(About this exercise) Your task is to gather the lines below that hold the string "followed".

(Stored data)
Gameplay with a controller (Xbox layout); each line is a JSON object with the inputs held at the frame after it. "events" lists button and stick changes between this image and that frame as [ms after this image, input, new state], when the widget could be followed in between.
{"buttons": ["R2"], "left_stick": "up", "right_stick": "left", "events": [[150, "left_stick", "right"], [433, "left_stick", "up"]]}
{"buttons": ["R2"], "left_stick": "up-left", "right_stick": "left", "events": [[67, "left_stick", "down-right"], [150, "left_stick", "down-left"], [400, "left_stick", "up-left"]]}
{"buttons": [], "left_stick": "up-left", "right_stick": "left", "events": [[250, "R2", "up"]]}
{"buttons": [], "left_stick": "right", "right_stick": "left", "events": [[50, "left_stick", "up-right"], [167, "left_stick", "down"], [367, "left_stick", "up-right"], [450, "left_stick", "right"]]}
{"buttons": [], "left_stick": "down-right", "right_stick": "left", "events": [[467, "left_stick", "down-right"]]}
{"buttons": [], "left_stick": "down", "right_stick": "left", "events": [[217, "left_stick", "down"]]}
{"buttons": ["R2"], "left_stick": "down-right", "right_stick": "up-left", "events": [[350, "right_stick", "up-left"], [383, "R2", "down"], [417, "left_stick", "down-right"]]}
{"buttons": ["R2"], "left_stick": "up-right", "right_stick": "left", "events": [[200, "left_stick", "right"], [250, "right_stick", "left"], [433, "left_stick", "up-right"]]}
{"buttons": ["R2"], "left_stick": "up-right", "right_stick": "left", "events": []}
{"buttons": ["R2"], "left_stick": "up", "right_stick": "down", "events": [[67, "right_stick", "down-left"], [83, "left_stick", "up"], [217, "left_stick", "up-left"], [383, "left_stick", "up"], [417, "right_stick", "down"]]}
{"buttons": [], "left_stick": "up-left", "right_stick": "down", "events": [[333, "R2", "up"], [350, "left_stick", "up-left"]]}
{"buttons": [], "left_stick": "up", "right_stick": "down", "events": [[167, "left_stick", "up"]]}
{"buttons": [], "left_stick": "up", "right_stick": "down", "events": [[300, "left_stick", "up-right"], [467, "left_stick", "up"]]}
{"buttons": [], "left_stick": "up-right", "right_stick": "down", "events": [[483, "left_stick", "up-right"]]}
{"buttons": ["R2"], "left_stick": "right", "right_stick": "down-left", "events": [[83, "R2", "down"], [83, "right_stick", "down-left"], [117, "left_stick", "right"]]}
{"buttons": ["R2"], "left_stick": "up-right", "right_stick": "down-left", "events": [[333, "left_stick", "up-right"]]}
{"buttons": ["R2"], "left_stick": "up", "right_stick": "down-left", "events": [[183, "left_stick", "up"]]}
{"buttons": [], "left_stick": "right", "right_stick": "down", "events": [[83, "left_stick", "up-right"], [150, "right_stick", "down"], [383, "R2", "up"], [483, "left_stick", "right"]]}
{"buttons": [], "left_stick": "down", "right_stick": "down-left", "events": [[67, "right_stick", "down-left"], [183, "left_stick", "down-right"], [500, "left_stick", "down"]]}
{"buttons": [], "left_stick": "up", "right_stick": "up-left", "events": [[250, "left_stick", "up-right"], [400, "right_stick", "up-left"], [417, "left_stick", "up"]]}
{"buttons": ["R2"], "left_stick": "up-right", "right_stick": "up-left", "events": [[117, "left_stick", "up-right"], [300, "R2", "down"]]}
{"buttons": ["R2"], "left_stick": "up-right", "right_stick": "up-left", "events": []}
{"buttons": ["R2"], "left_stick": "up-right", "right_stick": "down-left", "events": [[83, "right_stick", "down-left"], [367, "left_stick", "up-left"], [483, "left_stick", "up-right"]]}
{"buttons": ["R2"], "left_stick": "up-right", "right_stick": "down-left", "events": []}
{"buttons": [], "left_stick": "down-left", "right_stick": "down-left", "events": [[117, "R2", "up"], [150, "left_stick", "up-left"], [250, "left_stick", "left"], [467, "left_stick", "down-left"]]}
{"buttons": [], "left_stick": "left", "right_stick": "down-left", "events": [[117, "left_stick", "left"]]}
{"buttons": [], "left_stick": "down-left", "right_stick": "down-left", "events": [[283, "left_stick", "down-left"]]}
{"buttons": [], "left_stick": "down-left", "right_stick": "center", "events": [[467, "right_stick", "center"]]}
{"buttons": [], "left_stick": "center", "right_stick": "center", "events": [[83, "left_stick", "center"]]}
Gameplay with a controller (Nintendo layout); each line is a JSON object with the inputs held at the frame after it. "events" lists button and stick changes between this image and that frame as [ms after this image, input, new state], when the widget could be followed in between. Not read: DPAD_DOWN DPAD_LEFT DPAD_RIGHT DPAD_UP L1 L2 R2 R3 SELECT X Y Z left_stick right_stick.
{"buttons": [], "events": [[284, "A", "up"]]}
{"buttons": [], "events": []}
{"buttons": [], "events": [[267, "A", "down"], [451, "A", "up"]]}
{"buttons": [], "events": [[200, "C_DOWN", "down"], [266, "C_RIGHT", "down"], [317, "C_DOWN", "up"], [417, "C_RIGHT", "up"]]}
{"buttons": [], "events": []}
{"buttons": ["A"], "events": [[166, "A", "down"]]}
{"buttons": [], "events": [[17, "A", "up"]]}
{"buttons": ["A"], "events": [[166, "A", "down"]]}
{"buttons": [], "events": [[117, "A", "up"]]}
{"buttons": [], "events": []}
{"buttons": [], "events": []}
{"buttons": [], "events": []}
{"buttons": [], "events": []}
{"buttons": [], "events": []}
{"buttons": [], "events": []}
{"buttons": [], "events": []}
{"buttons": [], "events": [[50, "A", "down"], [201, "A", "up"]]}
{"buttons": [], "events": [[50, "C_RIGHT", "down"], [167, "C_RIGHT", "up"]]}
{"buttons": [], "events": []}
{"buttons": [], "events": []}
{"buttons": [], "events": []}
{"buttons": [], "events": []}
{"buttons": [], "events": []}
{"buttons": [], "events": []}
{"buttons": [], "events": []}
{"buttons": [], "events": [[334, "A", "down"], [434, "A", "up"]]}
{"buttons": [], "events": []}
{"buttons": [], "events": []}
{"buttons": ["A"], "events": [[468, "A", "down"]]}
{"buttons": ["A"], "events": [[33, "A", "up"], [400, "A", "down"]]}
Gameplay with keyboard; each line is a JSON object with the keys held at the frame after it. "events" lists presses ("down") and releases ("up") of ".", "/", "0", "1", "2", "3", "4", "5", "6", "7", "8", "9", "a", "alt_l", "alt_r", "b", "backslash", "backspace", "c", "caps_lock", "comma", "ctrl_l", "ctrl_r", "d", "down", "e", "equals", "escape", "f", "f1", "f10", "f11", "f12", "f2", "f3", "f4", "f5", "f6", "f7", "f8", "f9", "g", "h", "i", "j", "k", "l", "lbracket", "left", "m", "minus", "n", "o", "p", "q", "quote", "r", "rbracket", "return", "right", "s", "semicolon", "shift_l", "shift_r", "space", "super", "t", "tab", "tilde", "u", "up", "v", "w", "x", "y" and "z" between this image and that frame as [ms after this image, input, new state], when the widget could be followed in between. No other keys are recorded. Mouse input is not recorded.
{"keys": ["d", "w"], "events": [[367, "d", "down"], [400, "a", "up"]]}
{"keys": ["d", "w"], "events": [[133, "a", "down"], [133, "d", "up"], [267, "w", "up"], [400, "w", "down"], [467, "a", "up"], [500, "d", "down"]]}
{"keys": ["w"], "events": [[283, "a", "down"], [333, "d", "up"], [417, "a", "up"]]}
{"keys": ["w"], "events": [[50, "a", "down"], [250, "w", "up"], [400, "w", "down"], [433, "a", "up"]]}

(Problem solution)
Gameplay with a controller (Xbox layout); each line is a JSON object with the inputs held at the frame after it. "events" lists button and stick changes between this image and that frame as [ms after this image, input, new state], when the widget could be followed in between.
Gameplay with a controller (Nintendo layout); each line is a JSON object with the inputs held at the frame after it. "events" lists button and stick changes between this image and that frame as [ms after this image, input, new state], when the widget could be followed in between. Not read: DPAD_DOWN DPAD_LEFT DPAD_RIGHT DPAD_UP L1 L2 R2 R3 SELECT X Y Z left_stick right_stick.
Gameplay with keyboard; each line is a JSON object with the keys held at the frame after it. "events" lists presses ("down") and releases ("up") of ".", "/", "0", "1", "2", "3", "4", "5", "6", "7", "8", "9", "a", "alt_l", "alt_r", "b", "backslash", "backspace", "c", "caps_lock", "comma", "ctrl_l", "ctrl_r", "d", "down", "e", "equals", "escape", "f", "f1", "f10", "f11", "f12", "f2", "f3", "f4", "f5", "f6", "f7", "f8", "f9", "g", "h", "i", "j", "k", "l", "lbracket", "left", "m", "minus", "n", "o", "p", "q", "quote", "r", "rbracket", "return", "right", "s", "semicolon", "shift_l", "shift_r", "space", "super", "t", "tab", "tilde", "u", "up", "v", "w", "x", "y" and "z" between this image and that frame as [ms after this image, input, new state], when the widget could be followed in between. No other keys are recorded. Mouse input is not recorded.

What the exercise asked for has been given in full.